When Plaintiffs moved into the home, Ms. Tavernetti was at a "recovery level" from her earlier mold exposure. [Id. at ¶ 17] One month after the move, Ms. Tavernetti began experiencing symptoms of illness. [Id. at ¶ 19] Those symptoms escalated, and in January 2018 Ms. Tavernetti sought medical treatment. [Id. at ¶¶ 20-21] Dr. Denise Cooluris conducted blood testing on Ms.
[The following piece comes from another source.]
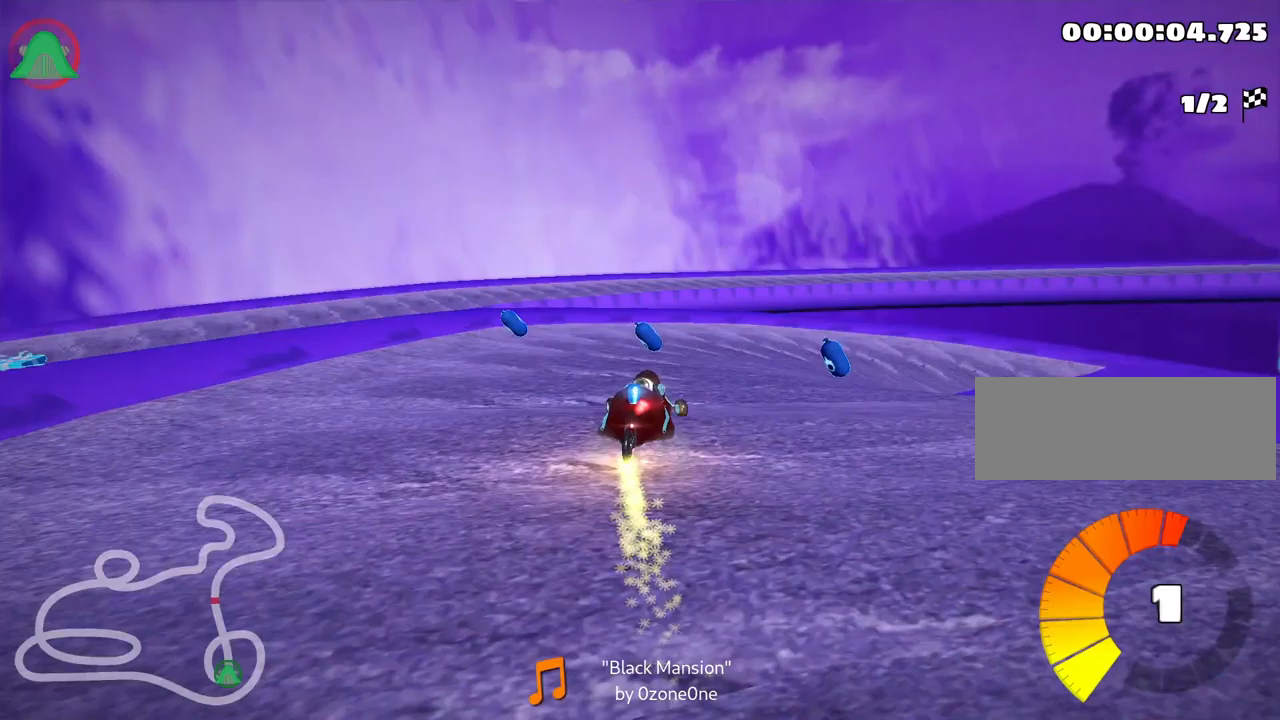
{"keys": ["skid", "up"], "events": [[250, "right", "up"]]}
Tavernetti and diagnosed her with "mold exposure and consequent neurotoxin detoxification." [Id. at ¶¶ 51, 53]

Plaintiffs believed the mold exposure was from the rental home and began mold testing at the end of February 2018. [Id. at ¶¶ 23-24] Testing was completed in March 2018 and confirmed the presence of toxic levels of mold in the home. [Id. at ¶¶ 25-26] Plaintiffs then discussed mold remediation with Defendant and believed it could be completed within a few weeks, but Defendant refused to agree to the necessary repairs. [Id. at ¶¶ 29, 31, 34] Plaintiffs moved into a trailer in their driveway from March 2018 to July 2018, while they believed Defendant was working toward remediation of the home. [Id. at ¶¶ 35, 37] In fact, Defendant did not remediate the mold. [Id. at ¶ 39] Plaintiffs ended their tenancy in Defendant's home at the end of July 2018. [Id. at ¶ 38]
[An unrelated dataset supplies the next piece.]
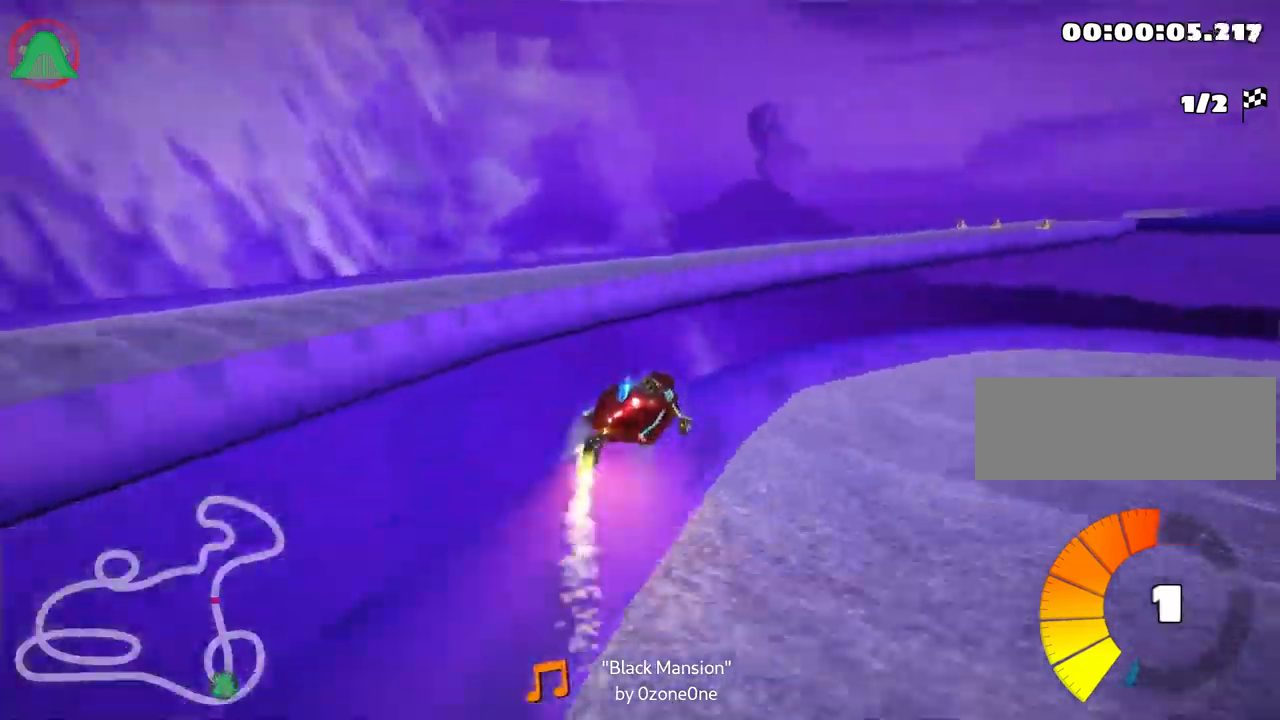
{"keys": ["right", "skid", "up"], "events": [[317, "right", "down"]]}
As a result of mold in the home, Ms. Tavernetti received treatment for mold exposure from January 2018 to January 2019 from at least eight medical practitioners. [Id. at ¶¶ 42-66] Ms. Tavernetti experienced symptoms including: (1) "numbness/tingling in the right side of her face six times per day at least, hand neuropathy, numbness in her feet, fatigue, pain, and stiffness in her neck and shoulders" [Id. at ¶ 43]; (2) insomnia [Id. at ¶ 45]; (3) chronic fatigue, headache, and mild cognitive impairment [Id. at ¶ 46]; (4) elevated inflammatory markers [Id. at ¶ 47]; and (5) "extreme stress, anxiety, chest heaviness/tightness, palpitations, tingling in her hands, a breakdown, and bothersome, negative thinking" [Id. at ¶ 49]. Plaintiffs additionally had to destroy many possessions due to mold, including "furniture, clothing, bedding, and books." [Id. at ¶ 40] Plaintiffs would not have moved into the home "but for Defendant's assurance that the [h]ome did not have any prior incidents involving mold." [Id. at ¶ 74]

Plaintiffs initiated the instant action in the 20th Judicial District Court of Boulder County, Colorado on January 26, 2020. [#2] The Complaint alleges five causes of action: (1) Negligent Misrepresentation Causing Physical Harm; (2) Negligent Misrepresentation Causing Financial Loss; (3) Fraud; (4) Breach of Warranty of Habitability under Colo. Rev. Stat. § 38-12-505; and (5) Liability under the Premises Liability Act, C.R.S. § 13-21-115. [Id. at ¶¶ 80-114] Plaintiffs seek monetary damages. [Id. at 14]

Defendant removed the action to this Court on March 27, 2020. [#1] On April 3, 2020, Defendant filed the instant Motion, arguing that Plaintiffs' First, Second, Third, and Fourth claims should be dismissed pursuant to Federal Rule of Civil Procedure 12(b)(6). [See generally #11] Plaintiffs have filed a response [#16], and Defendant has replied. [#17]

II. LEGAL STANDARD

Under Federal Rule of Civil Procedure 12(b)(6), a court may dismiss a complaint for "failure to state a claim upon which relief can be granted." In deciding a motion under Rule 12(b)(6), a court must "accept as true all well-pleaded factual allegations . . . and view these allegations in the light most favorable to the plaintiff." Casanova v. Ulibarri, 595 F.3d 1120, 1124 (10th Cir. 2010) (alteration in original) (quoting Smith v. United States, 561 F.3d 1090, 1098 (10th Cir. 2009)). Nonetheless, a plaintiff may not rely on mere labels or conclusions, "and a formulaic recitation of the elements of a cause of action will not do." Bell Atl. Corp. v. Twombly, 550 U.S. 544, 555 (2007).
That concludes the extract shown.